Exercise requirements -
- a) List every kind of basis named in the text on nonrigid structure from motion, in the text's own terms.
- b) Pick up the text on nonrigid structure from motion from where it stops and keep it going.

Text extract -
..........

Nonrigid structure from motion (NRSfM) refers to the process of recovering 3D coordinates of a nonrigid object from its 2D projections. This technology plays an important role in computer vision applications [1–4]. One prevalent solution for solving this process was considering the deformable object as a linear combination of shape basis. This method worked well for simple motion containing a single action. However, it would be hard to recover the structure of the object when dealing with complex sequences. For this reason, Akhter et al.  introduced a common method that reconstructs the 3D object in trajectory space instead of shape space. This approach did well with long complex motion sequences because these measurement points were not dependent on each other. What is more, since the trajectories of the points of most 3D motion in the real world were some curved lines which were naturally smooth, these trajectories could be modeled with a linear combination of some known curved lines, known as trajectory basis. The appearance of trajectory basis model improved the solutions for recovering nonrigid shape from motion well.
Moreover, experiments also proved that the efficiency of the trajectory basis method relied on two factors: the type of the trajectory basis and the number of bases. And in the selection of trajectory basis, it turned out that the discrete cosine transform (DCT) for Markov was more suitable to be defined as a general basis [6, 7]. However, we should know that, though DCT basis has been proved to be better than the others on the whole, the former could not be suitable for every motion sequence. Another thing, the number of the selected trajectory bases was thought-provoking. Selecting a smaller trajectory basis size might lead to big ignorance of much important information of the motion sequences, while a larger basis size might lead to a large number of unknown factors and the system of equations would be ill-posed. And the former situation might get a bad result, and the latter would be a large waste of time or even could not get the solution of the equations .

..........

Information provided -

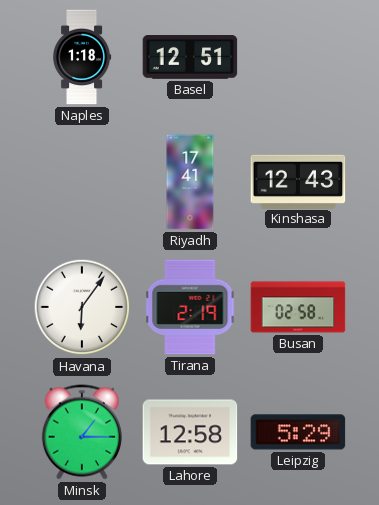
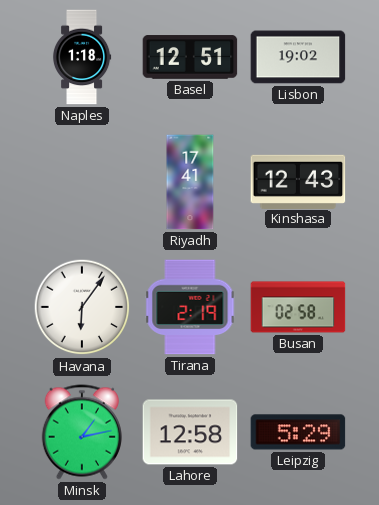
Lisbon: none -> 19:02
Minsk: 1:15 -> 1:13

..........

The results -
- a) shape basis; trajectory basis; discrete cosine transform (DCT) basis

- b)
(1) Contributions. In general, a solution to 3D point trajectories could be obtained more accurately by reducing the restrictions of the trajectory basis. This paper introduces applying sparse coding algorithms to the NRSfM problem. In this process, a set of overcomplete bases called atonic dictionary was predefined to represent the deformable object with sparse coefficients.
An advantage of the sparse coding approach is that it is not restricted to only one trajectory basis function and may be generated by two or more incoherent basis functions. It is very useful to recover the trajectory curves which consist of some different types of bases functions. What is more, since the goal of sparse approximation is to represent trajectory sequences as a sparse combination of all atoms, there is no need to predefine the number of trajectory bases.
(2) Related Work. Bregler et al. first proposed to use factorization approaches to recover the nonrigid deformable objects from motion . The main thought of Bregler et al. was to obtain a low-rank shape basis which can satisfy the 2D point projections. They argued that the structure of motion object could be regarded as an approximate linear combination of basis shapes. This shape model was widely used in this field, though it appeared to be very hard because the inherent basis ambiguity of the nonrigid problem must be overcome. To resolve this ambiguity, Torresani et al.  introduced a Gaussian prior to constraining the solution by reducing the coefficients. For the same reason, Xiao et al.  proposed to add extra “basis constraints” besides the orthonormality constraints. Later, Dai et al.  proposed a simple prior-free method to solve the NRSfM problem for the first time in 2010. Although they did not assume any additional prior knowledge except the low-rank constraint, the method recovered the nonrigid shape reliably. The shape based model became more mature. The methods mentioned above are based on shape basis, until Akhter et al.  made a great improvement, who introduced trajectories based model for solving NRSfM problem instead of shape basis. This approach, regarding the 3D point trajectories as a model in the domain of the discrete cosine transform (DCT) basis vectors, provided better results on complex shapes. Zhu and Lucey proposed to use a penalty to minimize the size of active trajectory basis .
2. Problem Formulations
The measured projective trajectories are contained in a matrix as follows:
is the measurement matrix generated from the 2D coordinates of feature points, where indicates the number of motion frames and is the number of feature points of the deformable object . Then deal with and let be a registered measurement matrix connecting the camera center and the projection on the image plane, so that in the trajectory space can be represented as
In this formula, is the camera motion (projection) matrix and indicates the nonrigid shape matrix . Moreover, the shape coordinates of the object can be decomposed into a set of truncation bases and corresponding coefficients:
Matrix is the predefined trajectory bases, and indicates the corresponding coefficients.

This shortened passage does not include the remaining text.